About this exercise: Pictures excluded, copy all of the data below exactly.

[Dataset entries]
------------------------------------------------------------

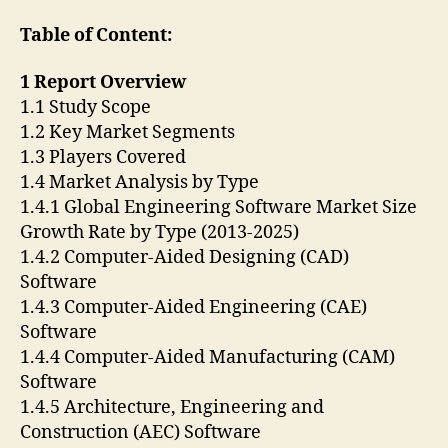
Table of Content:
1 Report Overview
1.1 Study Scope
1.2 Key Market Segments
1.3 Players Covered
1.4 Market Analysis by Type
1.4.1 Global Engineering Software Market Size
Growth Rate by Type (2013-2025)
1.4.2 Computer-Aided Designing (CAD)
Software
1.4.3 Computer-Aided Engineering (CAE)
Software
1.4.4 Computer-Aided Manufacturing (CAM)
Software
1.4.5 Architecture, Engineering and
Construction (AEC) Software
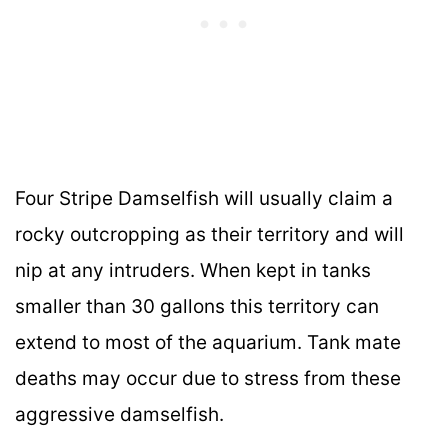
Four Stripe Damselfish will usually claim a
rocky outcropping as their territory and will
nip at any intruders. When kept in tanks
smaller than 30 gallons this territory can
extend to most of the aquarium. Tank mate
deaths may occur due to stress from these
aggressive damselfish.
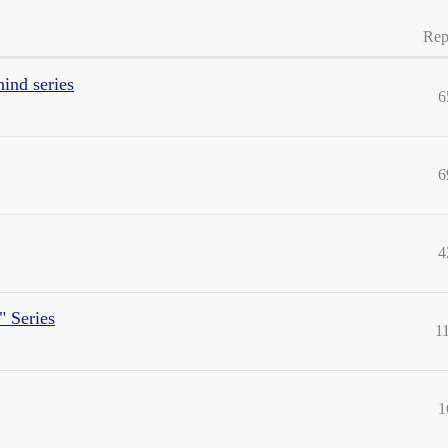
Rep
hind series
6
6
4
" Series
1
1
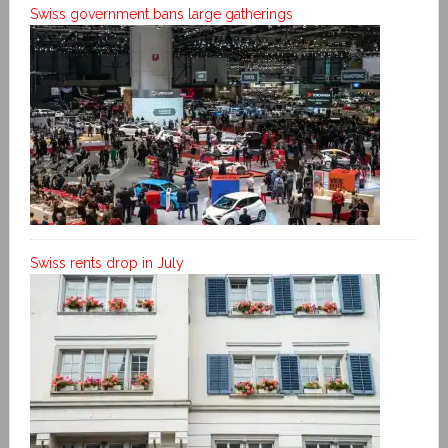
Swiss government bans large gatherings
Swiss rents drop in July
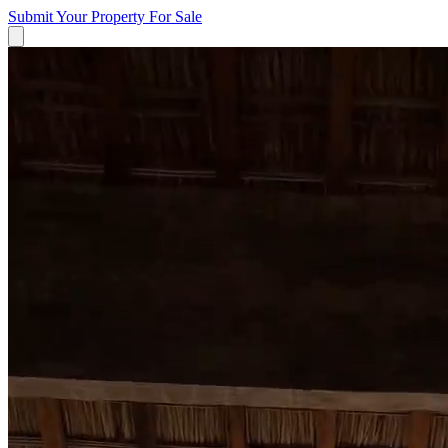
Submit Your Property
For Sale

------------------------------------------------------------

Written answer:
Table of Content:
1 Report Overview
1.1 Study Scope
1.2 Key Market Segments
1.3 Players Covered
1.4 Market Analysis by Type
1.4.1 Global Engineering Software Market Size
Growth Rate by Type (2013-2025)
1.4.2 Computer-Aided Designing (CAD)
Software
1.4.3 Computer-Aided Engineering (CAE)
Software
1.4.4 Computer-Aided Manufacturing (CAM)
Software
1.4.5 Architecture, Engineering and
Construction (AEC) Software
Four Stripe Damselfish will usually claim a
rocky outcropping as their territory and will
nip at any intruders. When kept in tanks
smaller than 30 gallons this territory can
extend to most of the aquarium. Tank mate
deaths may occur due to stress from these
aggressive damselfish.
Rep
hind series
6
6
4
" Series
1
1
Swiss government bans large gatherings
Swiss rents drop in July
Submit Your Property
For Sale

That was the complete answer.